It's been a little while since I have shared our grief through words publicly. And it's not because we haven't been grieving our Mazie or all of the "what should or could be's". In fact, right now it's pretty heavy.
I will preface this blog post with clarifying that this is one of the intentional outlets to honor where we are in our grief, meanwhile also honoring Mazie, to bring awareness to the grief journey and maybe even encouraging or relating to someone else who is grieving alongside us - that God's miracles and promises are just on the other side of our sorrow.
This serves as a journal of sorts to reflect on to see personally how grief does change and evolve for us. More than that, we can evidently see God at work in every detail. We stand in faith that He didn't cause our pain and the tragedy but holds us THROUGH it.
With that said, let me sum up what this past year has been like. We have been a bit more silent and private. After Gabby was born and the extreme scare we had from my emergency ICU stay and surgery, we remained in pure gratitude of surviving yet again after another unexpected, fearful time. I will NEVER take for granted the prayers answered and for the exceptional medical care we received (see previous blog posts for reference on what happened). And I will never forget thinking back on my 2nd time of being wheeled to have a MRI with contrast that it felt like I was about to see my Mazie in Heaven. Truly. My blood pressure was that low that I could physically feel how fast I was fading. All of that to say again just how grateful we were/are for a 2nd chance. After Mazie, that hits DEEP.
Mazie on the left and Gabby on the right
And then there is her baby sister, our rainbow miracle baby, Gabrielle Faith. What a blessing she has been to our family. Just like our other 3 children, we prayed FOR her before she was born. Her big brother, Myles, first put it on our heart to think about sharing all of the love we still had to give towards expanding our family. God answered our prayers abundantly and faithfully. Only with the new heart and lens (and of course SO MUCH HEALING and GRACE) God has given us that this baby girl has brought joy back to our broken hearts. Never could any of us have imagined feeling joy again. That in itself is an unexplainable miracle and a blessing from the Lord.
We see Mazie through Gabby. They have so many similarities, even developmentally. They were both born just 2 weeks apart in April so the timing of them reaching milestones is parallel. We've spent the past year fully soaking in every moment. Less time on social media and more embracing what is in front of us. With the boys, we have to be as present as possible to be in tune with their emotions too. We have had so much change, from Mazie, to moves and then with Gabby's arrival, it's important we understand what their needs are and how we can best support them. Grief is a roller coaster for all of us y'all.
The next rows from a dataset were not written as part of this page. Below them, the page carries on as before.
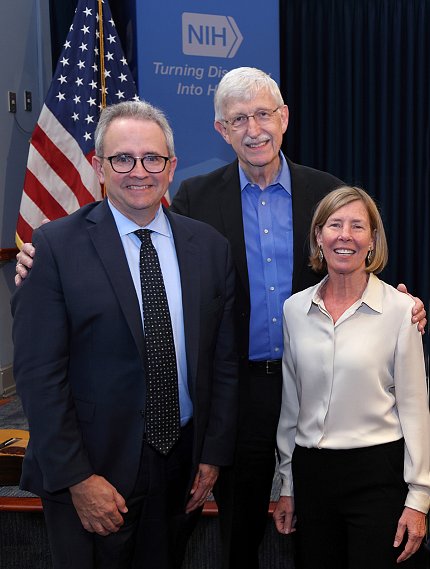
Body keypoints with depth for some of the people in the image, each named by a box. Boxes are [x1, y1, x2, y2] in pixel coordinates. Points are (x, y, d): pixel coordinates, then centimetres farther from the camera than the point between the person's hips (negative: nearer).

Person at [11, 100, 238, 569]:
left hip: (183, 464, 4)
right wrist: (77, 478, -14)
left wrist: (213, 455, 2)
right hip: (91, 469, -3)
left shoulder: (210, 247, 2)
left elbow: (224, 359, 4)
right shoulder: (54, 246, -10)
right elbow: (39, 374, -12)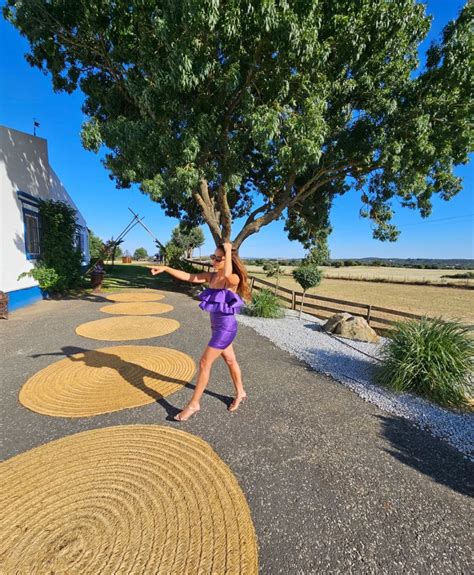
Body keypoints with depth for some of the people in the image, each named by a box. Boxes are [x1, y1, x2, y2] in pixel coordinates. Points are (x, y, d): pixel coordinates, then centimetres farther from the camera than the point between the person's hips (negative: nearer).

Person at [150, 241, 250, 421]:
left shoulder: (233, 279, -18)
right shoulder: (211, 276, 2)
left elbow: (227, 275, -42)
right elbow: (187, 276, -2)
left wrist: (229, 252, -29)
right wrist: (165, 268, -10)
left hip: (226, 328, -8)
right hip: (217, 327, 8)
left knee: (204, 363, -2)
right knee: (230, 360, 22)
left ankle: (194, 404, 15)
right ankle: (240, 393, 42)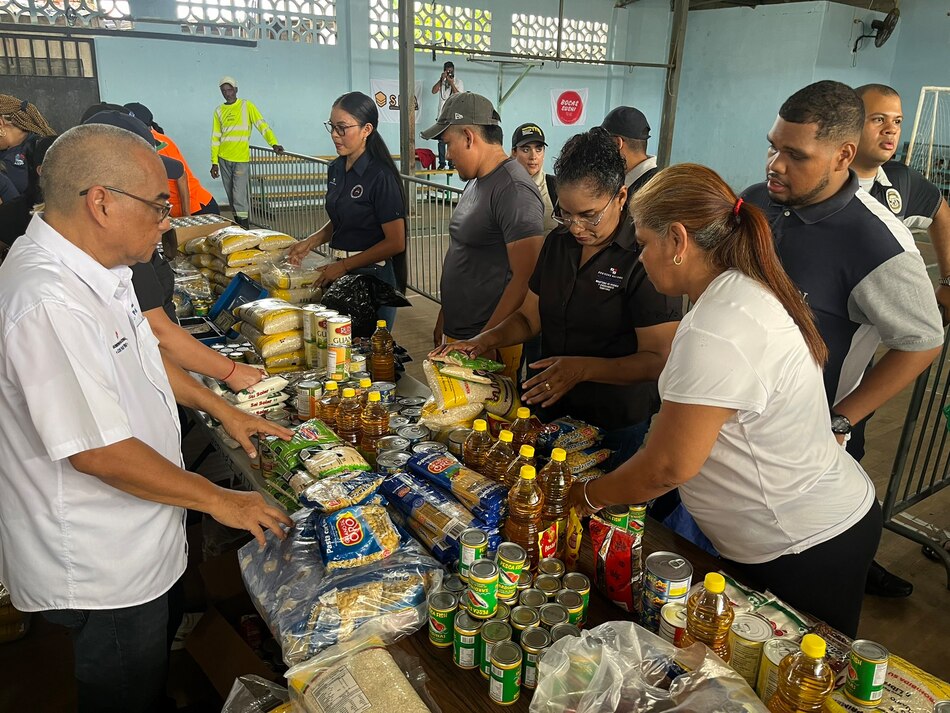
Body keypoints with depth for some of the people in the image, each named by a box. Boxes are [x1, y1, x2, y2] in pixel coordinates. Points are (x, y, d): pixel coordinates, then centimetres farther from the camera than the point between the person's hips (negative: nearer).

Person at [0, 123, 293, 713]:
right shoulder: (49, 302, -32)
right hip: (99, 571, -9)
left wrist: (220, 406, 12)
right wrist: (218, 500, -20)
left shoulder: (92, 269, 1)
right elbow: (100, 453, -31)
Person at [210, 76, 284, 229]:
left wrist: (274, 143, -24)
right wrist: (214, 162, 6)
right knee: (231, 195, 10)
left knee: (239, 195, -11)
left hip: (241, 158, -4)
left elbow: (262, 125, -8)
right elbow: (215, 138, 11)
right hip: (223, 159, 4)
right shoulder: (219, 111, 11)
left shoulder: (246, 106, 1)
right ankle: (237, 221, 19)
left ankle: (243, 224, -5)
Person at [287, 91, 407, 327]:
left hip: (372, 276, -7)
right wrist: (311, 241, 2)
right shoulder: (336, 169, 6)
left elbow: (395, 243, -17)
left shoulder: (380, 176, -16)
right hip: (341, 273, 7)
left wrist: (344, 266, -14)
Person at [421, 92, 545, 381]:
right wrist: (443, 319, 19)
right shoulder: (475, 182, 12)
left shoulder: (514, 190, -18)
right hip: (455, 336, 9)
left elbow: (526, 278, -23)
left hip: (492, 346, -9)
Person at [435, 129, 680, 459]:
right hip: (551, 412, 6)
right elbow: (529, 317, 9)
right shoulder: (558, 241, 2)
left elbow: (658, 359, -21)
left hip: (617, 428, -6)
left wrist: (582, 369, -33)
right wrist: (485, 340, -9)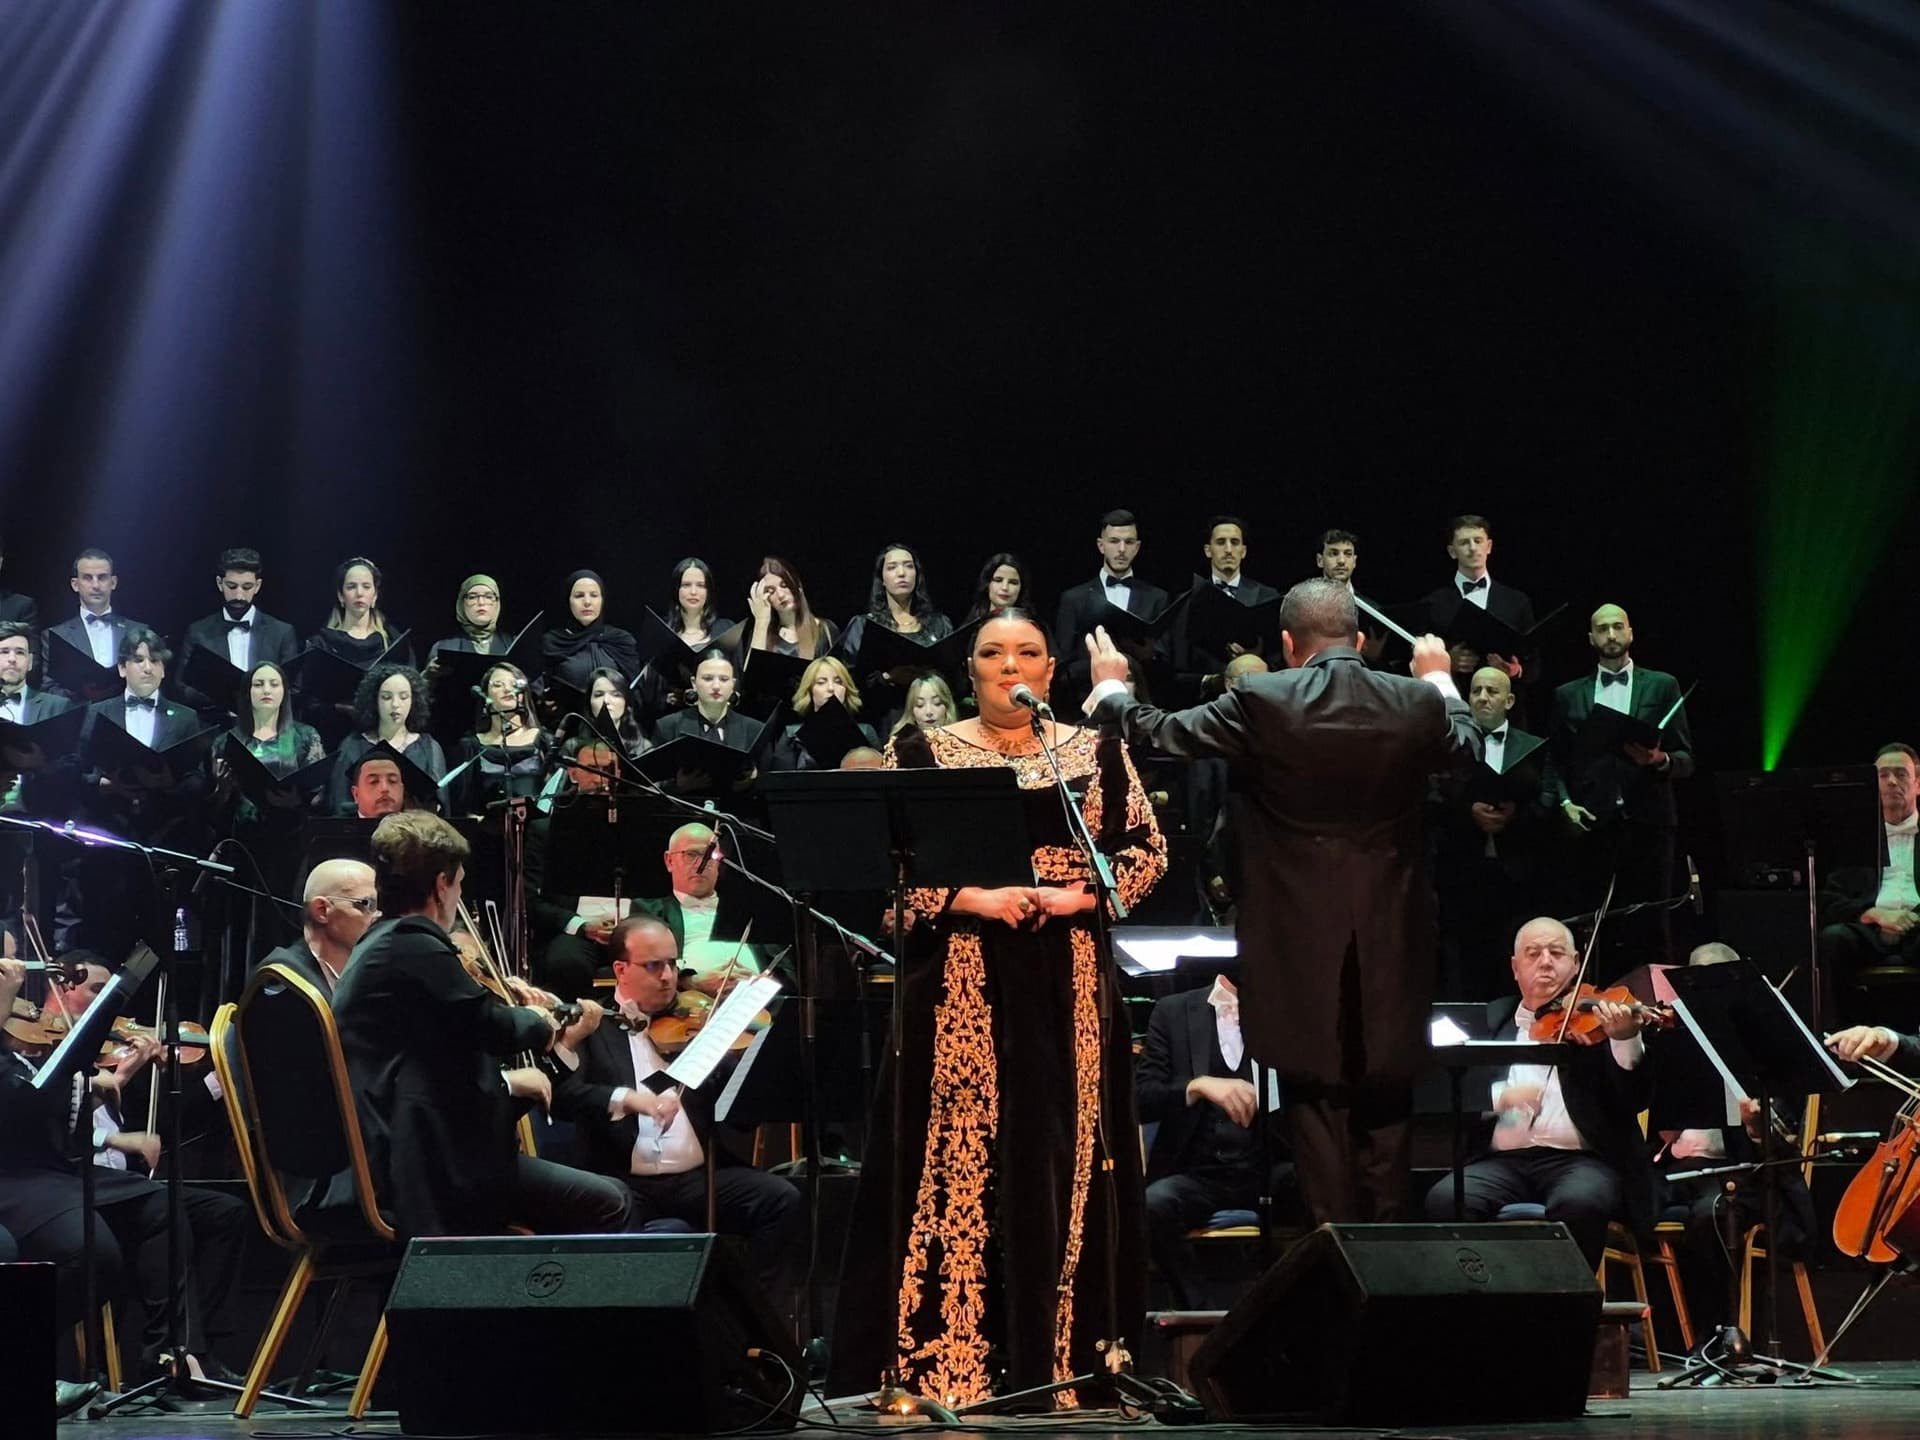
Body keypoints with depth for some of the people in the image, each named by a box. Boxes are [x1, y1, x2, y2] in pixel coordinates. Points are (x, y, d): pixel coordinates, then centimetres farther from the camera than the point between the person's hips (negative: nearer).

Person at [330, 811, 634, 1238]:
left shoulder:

That brings us to today. On August 12th, Gabby turned 16 months. I am ACUTELY aware of her being so close to the age that Mazie's life ended here with us way too soon. I can't even put into words clearly how that feels. I guess the easiest way is it seems to be bittersweet, just like beginning to see Gabby reach milestones that Mazie was close to. Here comes the real and vulnerable transparency. The immense fear that I have no other choice but to surrender and pray to be released that what if we don't see past 17 months again, THAT innocence of life before child loss is gone.
As bereaved parents, we constantly now walk in the present world of grief + gratitude. Walking in gratitude means we are so very thankful for His restoration, an eternity in Heaven where we will see Jesus and Mazie again, for our family and friends here that we are blessed with in the meantime. Walking in grief means we are now paralyzed in the knowing of what could happen, that while we all wish to place our children in a bubble, that is just not possible. We HAVE to place them in God's hands.
We are also in a season that reminds us painfully that Mazie should be starting preschool. Her big brothers begin a new chapter at a new school on September 5th and we know that she would be possibly starting this week. As always, we imagine what that would look like and what she would look like now. Would she go where her brothers went to pre-k? Who would her teacher be? Would she be shy or easily make friends? Would her hair be long and still curly? Would she still pull bows right out of her hair? Would she be talking up a storm and still "sing" at meal time? Would she cry or be excited on the first day? So many questions and our mind is left to wonder. And that's super hard. What gives us peace is thinking instead Mazie girl is in the most beautiful school we could possible think up this side of Heaven with the very BEST teacher, Jesus.
As we approach 3 years without our Mazie, we hope you'll remember her with us. Extend lots and LOTS of grace to any grieving parent, no matter how long it's been. We can't and will NEVER move on. Only marching UPWARD, sometimes very slowly, on our climb to Heaven.